FIX-modin-project#7321: Using 'C' engine instead of 'pyarrow' for get…

…ting metadata in 'read_csv' Signed-off-by: Anatoly Myachev <anatoly.myachev@intel.com>
anmyachev · Jun 18, 2024 · c2b184f · c2b184f
1 parent 35298c0
commit c2b184f
Showing 1 changed file with 19 additions and 15 deletions.
diff --git a/modin/core/io/text/text_file_dispatcher.py b/modin/core/io/text/text_file_dispatcher.py
@@ -216,7 +216,7 @@ def partitioned_file(
         newline: bytes = None,
         header_size: int = 0,
         pre_reading: int = 0,
-        read_callback_kw: dict = None,
+        get_metadata_kw: dict = None,
     ):
         """
         Compute chunk sizes in bytes for every partition.
@@ -244,7 +244,7 @@ def partitioned_file(
             Number of rows, that occupied by header.
         pre_reading : int, default: 0
             Number of rows between header and skipped rows, that should be read.
-        read_callback_kw : dict, optional
+        get_metadata_kw : dict, optional
             Keyword arguments for `cls.read_callback` to compute metadata if needed.
             This option is not compatible with `pre_reading!=0`.
 
@@ -255,11 +255,11 @@ def partitioned_file(
                 int : partition start read byte
                 int : partition end read byte
         pandas.DataFrame or None
-            Dataframe from which metadata can be retrieved.

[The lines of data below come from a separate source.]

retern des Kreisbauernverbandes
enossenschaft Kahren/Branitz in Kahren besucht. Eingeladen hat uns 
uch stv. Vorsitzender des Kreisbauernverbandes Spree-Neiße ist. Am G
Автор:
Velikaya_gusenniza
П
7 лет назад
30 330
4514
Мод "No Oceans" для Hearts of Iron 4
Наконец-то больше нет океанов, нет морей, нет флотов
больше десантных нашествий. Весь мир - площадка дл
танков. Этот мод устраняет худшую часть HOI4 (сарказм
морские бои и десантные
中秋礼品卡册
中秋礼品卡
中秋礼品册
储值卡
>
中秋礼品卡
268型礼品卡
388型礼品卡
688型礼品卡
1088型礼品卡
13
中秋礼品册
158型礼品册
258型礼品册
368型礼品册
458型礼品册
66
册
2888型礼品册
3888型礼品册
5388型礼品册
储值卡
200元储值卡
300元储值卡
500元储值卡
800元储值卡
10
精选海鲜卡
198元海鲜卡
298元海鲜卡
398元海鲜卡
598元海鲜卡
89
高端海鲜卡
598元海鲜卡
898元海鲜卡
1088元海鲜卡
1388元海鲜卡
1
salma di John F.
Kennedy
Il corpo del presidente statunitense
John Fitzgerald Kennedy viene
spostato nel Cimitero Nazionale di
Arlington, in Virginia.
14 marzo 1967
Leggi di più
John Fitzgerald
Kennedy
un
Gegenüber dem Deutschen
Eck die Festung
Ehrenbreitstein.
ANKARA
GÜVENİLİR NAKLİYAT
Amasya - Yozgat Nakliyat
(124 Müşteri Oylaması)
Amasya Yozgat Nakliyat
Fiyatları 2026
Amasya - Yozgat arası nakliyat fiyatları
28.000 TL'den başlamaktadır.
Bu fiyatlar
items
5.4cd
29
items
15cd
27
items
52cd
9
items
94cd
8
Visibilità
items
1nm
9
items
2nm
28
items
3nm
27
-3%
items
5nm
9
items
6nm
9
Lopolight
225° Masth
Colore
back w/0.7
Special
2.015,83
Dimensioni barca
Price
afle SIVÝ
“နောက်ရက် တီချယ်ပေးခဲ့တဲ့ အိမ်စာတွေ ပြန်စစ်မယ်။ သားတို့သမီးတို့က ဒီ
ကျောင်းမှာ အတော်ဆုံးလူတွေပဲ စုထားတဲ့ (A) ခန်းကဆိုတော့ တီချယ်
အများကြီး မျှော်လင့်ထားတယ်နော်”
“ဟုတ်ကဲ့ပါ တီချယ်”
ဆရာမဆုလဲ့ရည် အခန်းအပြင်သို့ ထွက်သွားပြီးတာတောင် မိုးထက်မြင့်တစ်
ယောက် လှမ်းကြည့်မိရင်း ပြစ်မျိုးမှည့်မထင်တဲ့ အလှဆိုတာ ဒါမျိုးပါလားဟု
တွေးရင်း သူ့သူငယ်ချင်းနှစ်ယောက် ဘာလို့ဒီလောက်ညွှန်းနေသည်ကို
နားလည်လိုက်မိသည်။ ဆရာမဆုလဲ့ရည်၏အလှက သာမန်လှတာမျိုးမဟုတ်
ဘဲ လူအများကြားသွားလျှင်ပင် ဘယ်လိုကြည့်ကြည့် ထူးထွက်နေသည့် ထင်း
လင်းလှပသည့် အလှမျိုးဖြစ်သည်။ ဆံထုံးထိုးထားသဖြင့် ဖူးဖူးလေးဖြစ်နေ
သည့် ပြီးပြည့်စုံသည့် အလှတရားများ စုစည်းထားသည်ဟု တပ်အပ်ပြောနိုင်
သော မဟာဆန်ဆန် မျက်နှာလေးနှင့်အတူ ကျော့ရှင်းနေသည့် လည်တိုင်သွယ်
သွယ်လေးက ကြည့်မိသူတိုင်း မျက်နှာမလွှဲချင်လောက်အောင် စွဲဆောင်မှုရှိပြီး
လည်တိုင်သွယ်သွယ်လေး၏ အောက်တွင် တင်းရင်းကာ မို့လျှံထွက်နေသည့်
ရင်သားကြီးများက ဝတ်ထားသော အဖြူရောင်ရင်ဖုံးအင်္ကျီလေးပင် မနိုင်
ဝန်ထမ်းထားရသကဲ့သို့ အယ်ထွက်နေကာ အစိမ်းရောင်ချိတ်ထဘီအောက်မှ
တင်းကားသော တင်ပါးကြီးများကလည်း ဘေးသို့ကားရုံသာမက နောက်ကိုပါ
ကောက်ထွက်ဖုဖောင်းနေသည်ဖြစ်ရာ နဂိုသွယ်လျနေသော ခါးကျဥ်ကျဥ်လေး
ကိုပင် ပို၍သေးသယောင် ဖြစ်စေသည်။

Can be None if `read_callback_kw=None`.
+            Dataframe from which metadata can be retrieved. Can be None if `get_metadata_kw=None`.
         """
-        if read_callback_kw is not None and pre_reading != 0:
+        if get_metadata_kw is not None and pre_reading != 0:
             raise ValueError(
-                f"Incompatible combination of parameters: {read_callback_kw=}, {pre_reading=}"

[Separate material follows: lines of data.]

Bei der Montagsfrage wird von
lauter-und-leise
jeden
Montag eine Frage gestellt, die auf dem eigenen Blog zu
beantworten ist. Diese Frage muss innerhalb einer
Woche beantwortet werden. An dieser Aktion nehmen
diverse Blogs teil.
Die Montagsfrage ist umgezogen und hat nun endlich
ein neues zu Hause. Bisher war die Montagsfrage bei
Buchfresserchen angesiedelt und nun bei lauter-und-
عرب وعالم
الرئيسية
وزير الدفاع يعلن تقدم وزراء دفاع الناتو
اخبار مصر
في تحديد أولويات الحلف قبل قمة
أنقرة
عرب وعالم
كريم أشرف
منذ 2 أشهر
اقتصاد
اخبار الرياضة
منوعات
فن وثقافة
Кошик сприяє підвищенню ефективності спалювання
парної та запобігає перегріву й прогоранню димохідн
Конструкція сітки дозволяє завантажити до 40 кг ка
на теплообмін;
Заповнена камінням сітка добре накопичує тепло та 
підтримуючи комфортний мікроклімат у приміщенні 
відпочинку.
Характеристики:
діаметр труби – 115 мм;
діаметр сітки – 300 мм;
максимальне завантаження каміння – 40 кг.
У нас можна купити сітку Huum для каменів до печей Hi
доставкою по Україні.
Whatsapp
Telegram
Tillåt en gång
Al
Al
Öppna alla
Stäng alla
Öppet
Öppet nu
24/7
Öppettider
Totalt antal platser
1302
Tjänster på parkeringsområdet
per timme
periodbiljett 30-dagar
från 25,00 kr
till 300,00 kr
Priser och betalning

+                f"Incompatible combination of parameters: {get_metadata_kw=}, {pre_reading=}"
             )
         read_rows_counter = 0
         outside_quotes = True
@@ -297,11 +297,11 @@ def partitioned_file(
             rows_skipper(skiprows)
         else:
             rows_skipper(skiprows)
-            if read_callback_kw:
+            if get_metadata_kw:
                 start = f.tell()
                 # For correct behavior, if we want to avoid double skipping rows,
                 # we need to get metadata after skipping.
-                pd_df_metadata = cls.read_callback(f, **read_callback_kw)

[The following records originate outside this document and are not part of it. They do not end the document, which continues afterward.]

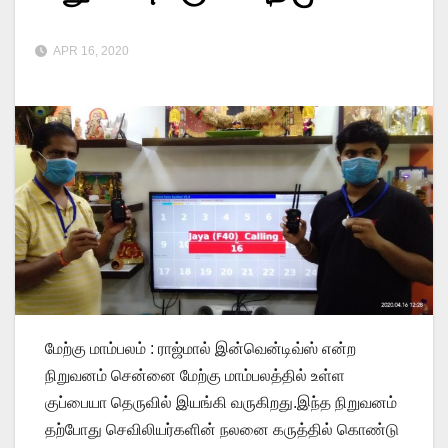
APR 16, 2020
மேற்கு மாம்பலம் : ராஜ்மால் இன்வென்டிவ்ஸ் என்ற
நிறுவனம் சென்னை மேற்கு மாம்பலத்தில் உள்ள
குப்பையா தெருவில் இயங்கி வருகிறது.இந்த நிறுவனம்
தற்போது செவிலியர்களின் நலனை கருத்தில் கொண்டு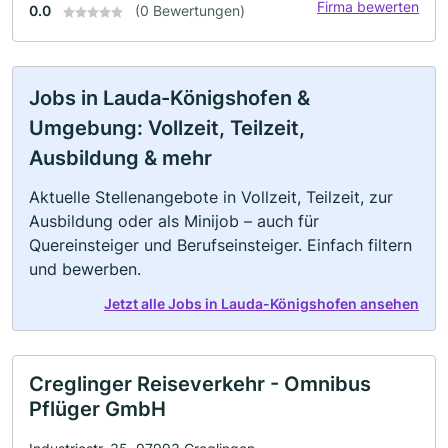
Firma bewerten
0.0
(0 Bewertungen)
Jobs in Lauda-Königshofen &
Umgebung: Vollzeit, Teilzeit,
Ausbildung & mehr
Aktuelle Stellenangebote in Vollzeit, Teilzeit, zur
Ausbildung oder als Minijob – auch für
Quereinsteiger und Berufseinsteiger. Einfach filtern
und bewerben.
Jetzt alle Jobs in Lauda-Königshofen ansehen
Creglinger Reiseverkehr - Omnibus
Pflüger GmbH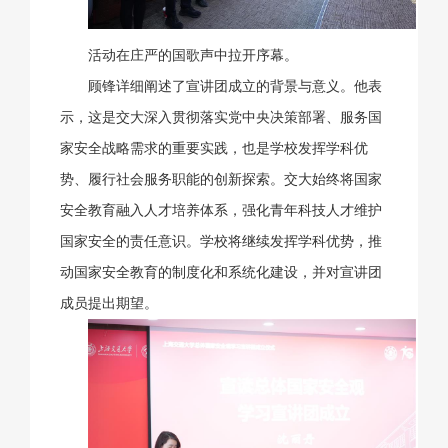
活动在庄严的国歌声中拉开序幕。
顾锋详细阐述了宣讲团成立的背景与意义。他表
示，这是交大深入贯彻落实党中央决策部署、服务国
家安全战略需求的重要实践，也是学校发挥学科优
势、履行社会服务职能的创新探索。交大始终将国家
安全教育融入人才培养体系，强化青年科技人才维护
国家安全的责任意识。学校将继续发挥学科优势，推
动国家安全教育的制度化和系统化建设，并对宣讲团
成员提出期望。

+                pd_df_metadata = cls.read_callback(f, **get_metadata_kw)
                 f.seek(start)
             rows_skipper(header_size)
 
@@ -1063,28 +1063,32 @@ def _read(cls, filepath_or_buffer, **kwargs):
             and (usecols is None or skiprows is None)
             and pre_reading == 0
         )
-        read_callback_kw = dict(kwargs, nrows=1, skipfooter=0, index_col=index_col)
+        get_metadata_kw = dict(kwargs, nrows=1, skipfooter=0, index_col=index_col)
+        if get_metadata_kw["engine"] == "pyarrow":
+            # pyarrow engine doesn't support `nrows` option;
+            # https://github.com/pandas-dev/pandas/issues/38872 can be used to track pyarrow engine features
+            get_metadata_kw["engine"] = "c"
         if not can_compute_metadata_while_skipping_rows:
             pd_df_metadata = cls.read_callback(
                 filepath_or_buffer_md,
-                **read_callback_kw,
+                **get_metadata_kw,
             )
             column_names = pd_df_metadata.columns
             column_widths, num_splits = cls._define_metadata(
                 pd_df_metadata, column_names
             )
-            read_callback_kw = None
+            get_metadata_kw = None
         else:
-            read_callback_kw = dict(read_callback_kw, skiprows=None)
+            get_metadata_kw = dict(get_metadata_kw, skiprows=None)
             # `memory_map` doesn't work with file-like object so we can't use it here.
             # We can definitely skip it without violating the reading logic
             # since this parameter is intended to optimize reading.
             # For reading a couple of lines, this is not essential.
-            read_callback_kw.pop("memory_map", None)
+            get_metadata_kw.pop("memory_map", None)
             # These parameters are already used when opening file `f`,
             # they do not need to be used again.
-            read_callback_kw.pop("storage_options", None)
-            read_callback_kw.pop("compression", None)
+            get_metadata_kw.pop("storage_options", None)
+            get_metadata_kw.pop("compression", None)
 
         with OpenFile(
             filepath_or_buffer_md,
@@ -1110,7 +1114,7 @@ def _read(cls, filepath_or_buffer, **kwargs):
                 newline=newline,
                 header_size=header_size,
                 pre_reading=pre_reading,
-                read_callback_kw=read_callback_kw,
+                get_metadata_kw=get_metadata_kw,
             )
             if can_compute_metadata_while_skipping_rows:
                 pd_df_metadata = pd_df_metadata_temp